The Amazing Language Abacus

Google has unleashed part of its massive data-mining project – the Google Books Ngram Viewer. According to The New York Times, it’s a “…mammoth database culled from nearly 5.2 million digitized books available to the public for free downloads and online searches, opening a new landscape of possibilities for research and education in the humanities.”

On it’s face, the Ngram viewer is a toy, an online diversion. The basic interface allows you to enter phrases and compare their appearance in Google’s extensive archive. The default settings allow you to search from 1920-2000, but it seems that searches can start at 1500 AD — 50 years or so after the arrival of the Gutenberg Bible & movable type.

The Times notes that the word “woman” was nearly absent from the archive until the ascent of feminism in the early 1970s.  A quick test drive of the viewer turned out some interesting results. The interface encourages our tendency to think in simple-minded binaries, but given that we think certain pairings are intimately coupled, the skewed appearance of certain terms is a bit jarring. For instance, “religion” remains steady throughout, though the concept has received less attention since the 80s. For that matter, so does secularism –  but according to the Ngram viewer “secularism” doesn’t really register as an object of human interest. Likewise with “atheism.” “Fundamentalism” is statistically irrelevant, too.

“Gay” lost a bit of steam at the end of the 1930s, but came back with spirit in the 1980s. “Homosexual” has been in decline for awhile.

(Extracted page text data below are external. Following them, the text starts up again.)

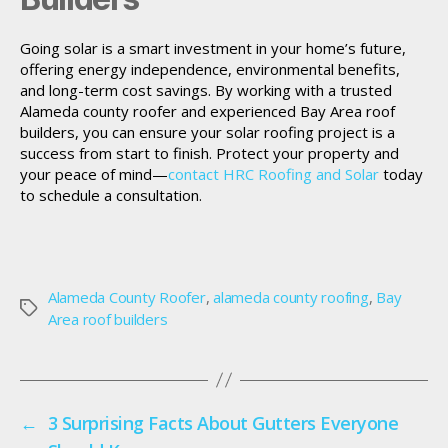
Going solar is a smart investment in your home’s future,
offering energy independence, environmental benefits,
and long-term cost savings. By working with a trusted
Alameda county roofer and experienced Bay Area roof
builders, you can ensure your solar roofing project is a
success from start to finish. Protect your property and
your peace of mind—
contact HRC Roofing and Solar
today
to schedule a consultation.
Alameda County Roofer
,
alameda county roofing
,
Bay
Tags
Area roof builders
←
3 Surprising Facts About Gutters Everyone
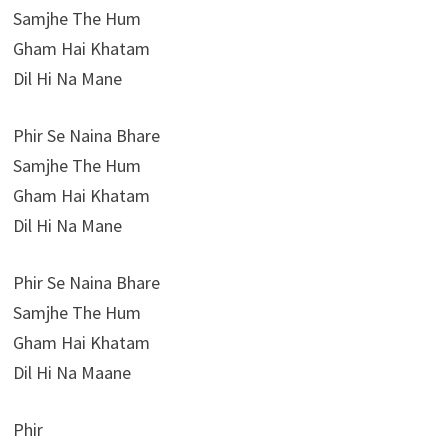
Samjhe The Hum
Gham Hai Khatam
Dil Hi Na Mane
Phir Se Naina Bhare
Samjhe The Hum
Gham Hai Khatam
Dil Hi Na Mane
Phir Se Naina Bhare
Samjhe The Hum
Gham Hai Khatam
Dil Hi Na Maane
Phir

“Black”, “African American”, “Negro”, and some racist pejoratives create the arc that one would expect. “White” falls the 40s to the 60s, before taking a brief uptick in the mid-1970s. “Black” does just about the same, achieving a bit of harmony with “White” around the mid-90s. Of course, denuded of context one has no way of knowing if we’re talking about optics, ink, or race. The same applies to the previous example: “straight” trumps both “gay” and “homosexual,” but who knows if we’re comparing apples and oranges, carpentry with politics.

There are less sexy, more useful applications of the data, though. The Times:

They tracked how eccentric English verbs that did not add “ed” at the end for past tense (i.e., “learnt”) evolved to conform to the common pattern (“learned”). They figured that the English lexicon has grown by 70 percent to more than a million words in the last 50 years and they demonstrated how dictionaries could be updated much more rapidly by pinpointing newly popular words and obsolete words.

This is quite interesting, actually.

The “they” in the preceding quote are a set of researchers that have worked with the data spearheading the study of what they’re calling “culturnomics.” How did they use this data – the contents of nearly 4% of the contents of the history of publishing?

Working with a version of the data set that included Hebrew and started in 1800, the researchers measured the endurance of fame, finding that written references to celebrities faded twice as quickly in the mid-20th century as they did in the early 19th. “In the future everyone will be famous for 7.5 minutes,” they write.